* **WORK REQUEST**
The whole listing below should be retyped exactly, without any images.

* **STORED DATA**
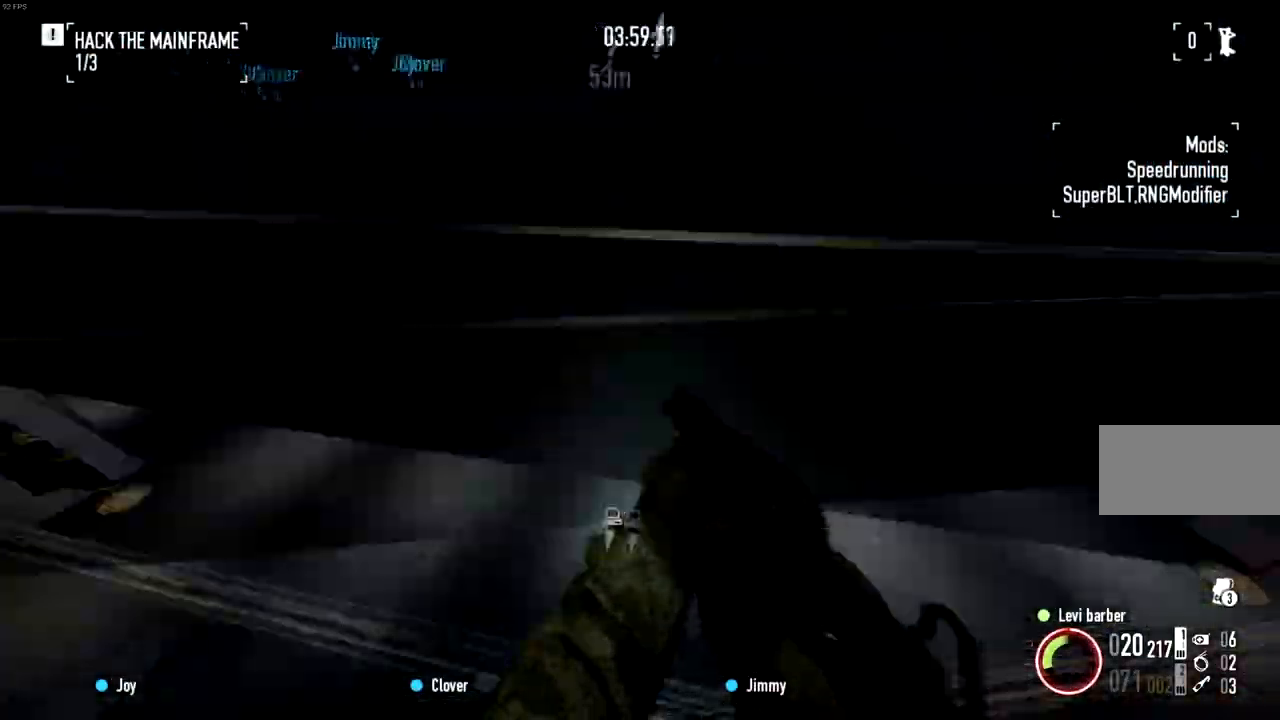
{"keys": ["d"], "mouse": [], "events": [[450, "d", "down"]]}
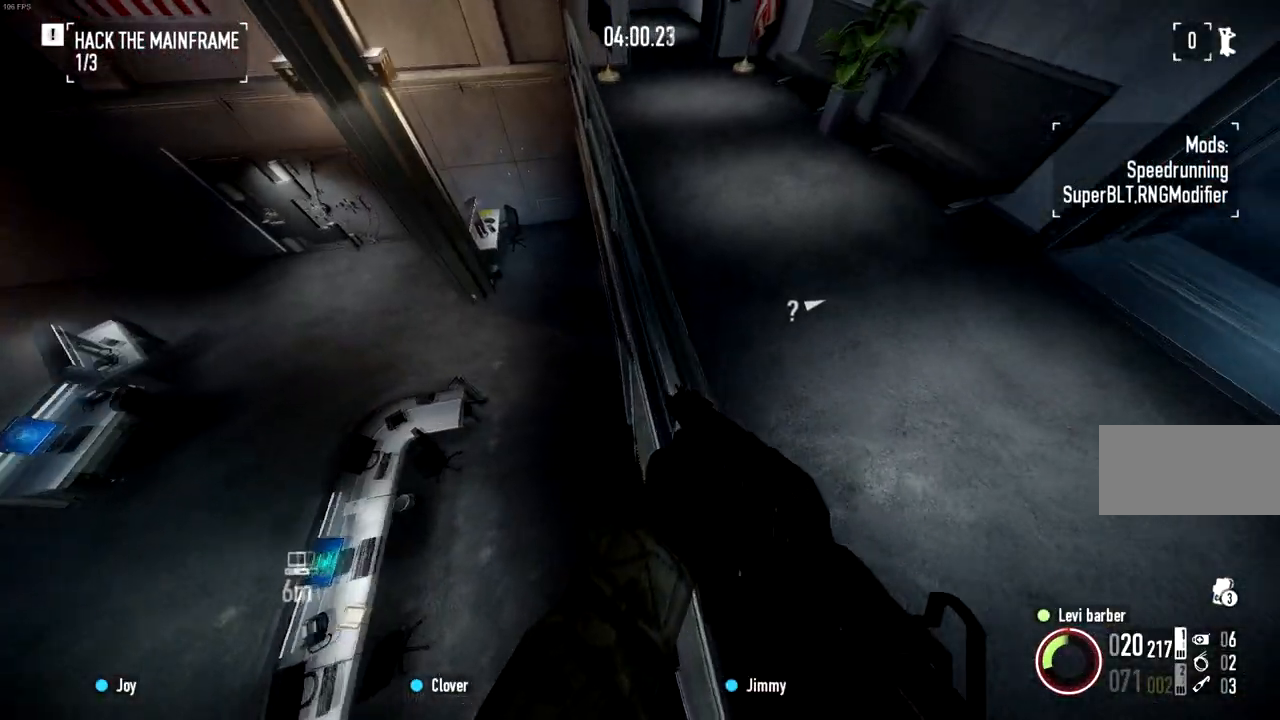
{"keys": [], "mouse": [], "events": [[334, "d", "up"]]}
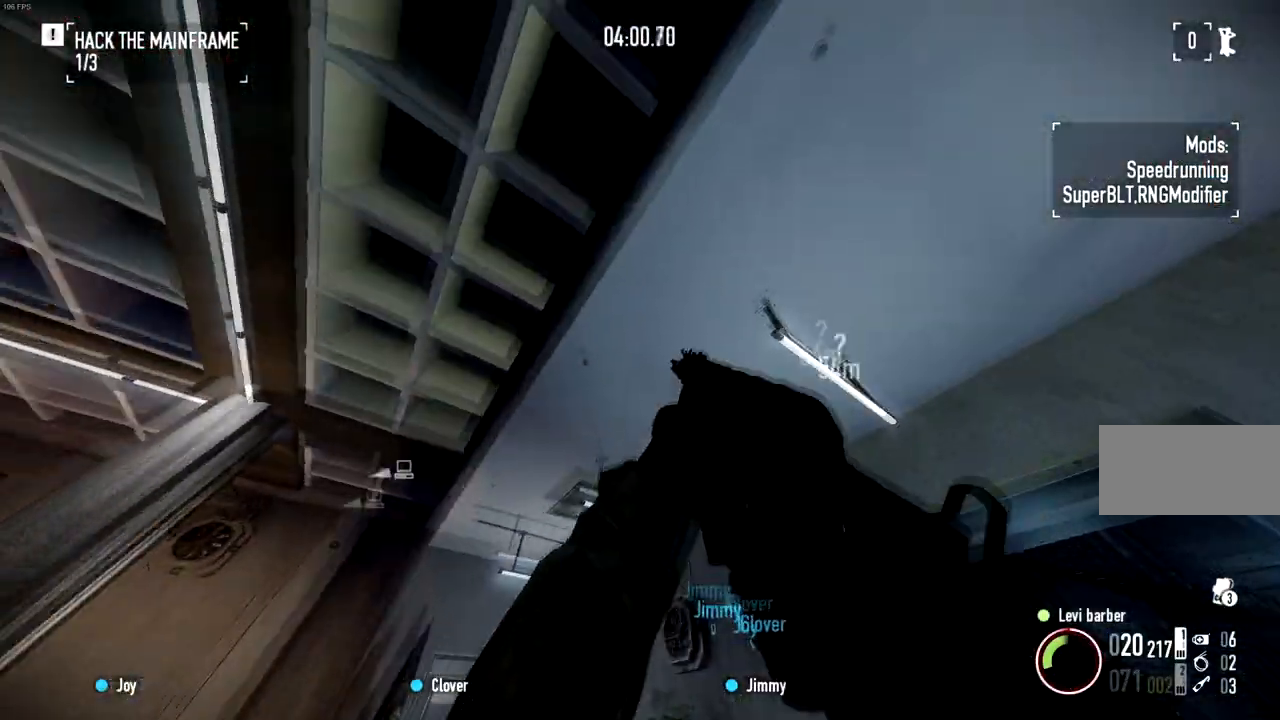
{"keys": [], "mouse": ["right"], "events": [[350, "mouse_right", "down"]]}
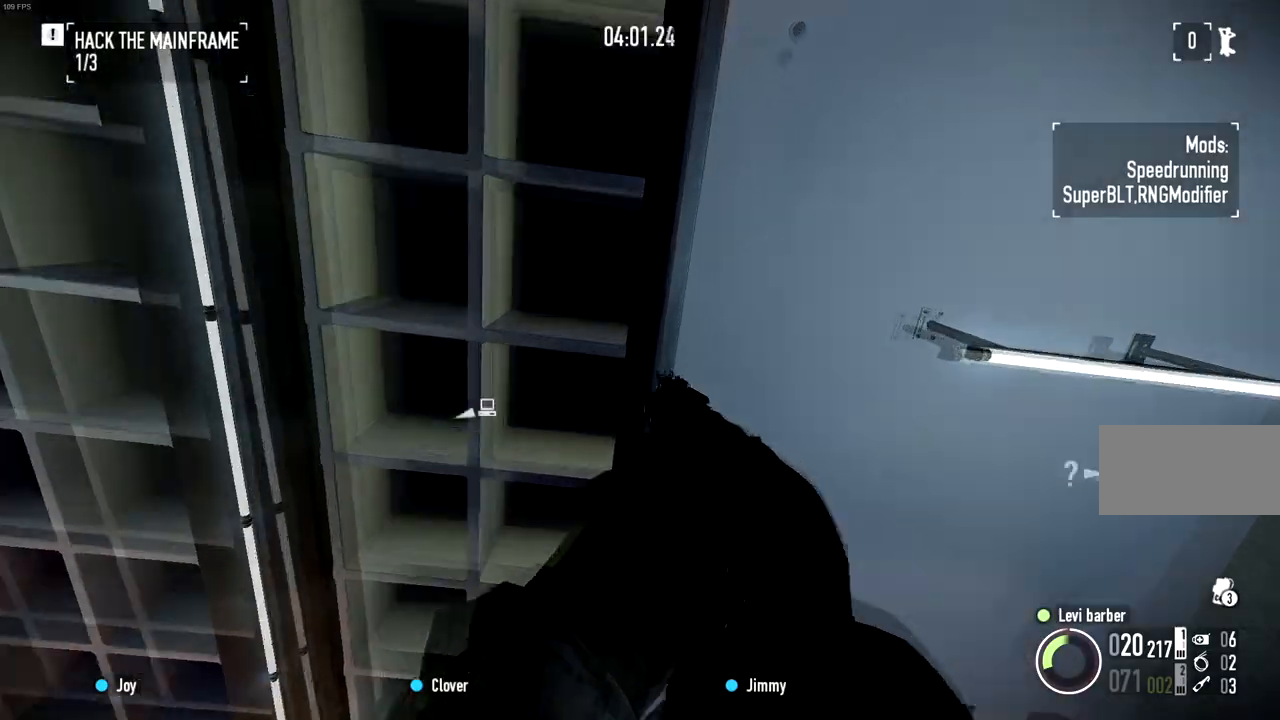
{"keys": [], "mouse": [], "events": [[367, "mouse_right", "up"]]}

* **ANSWER BOX**
{"keys": ["d"], "mouse": [], "events": [[450, "d", "down"]]}
{"keys": [], "mouse": [], "events": [[334, "d", "up"]]}
{"keys": [], "mouse": ["right"], "events": [[350, "mouse_right", "down"]]}
{"keys": [], "mouse": [], "events": [[367, "mouse_right", "up"]]}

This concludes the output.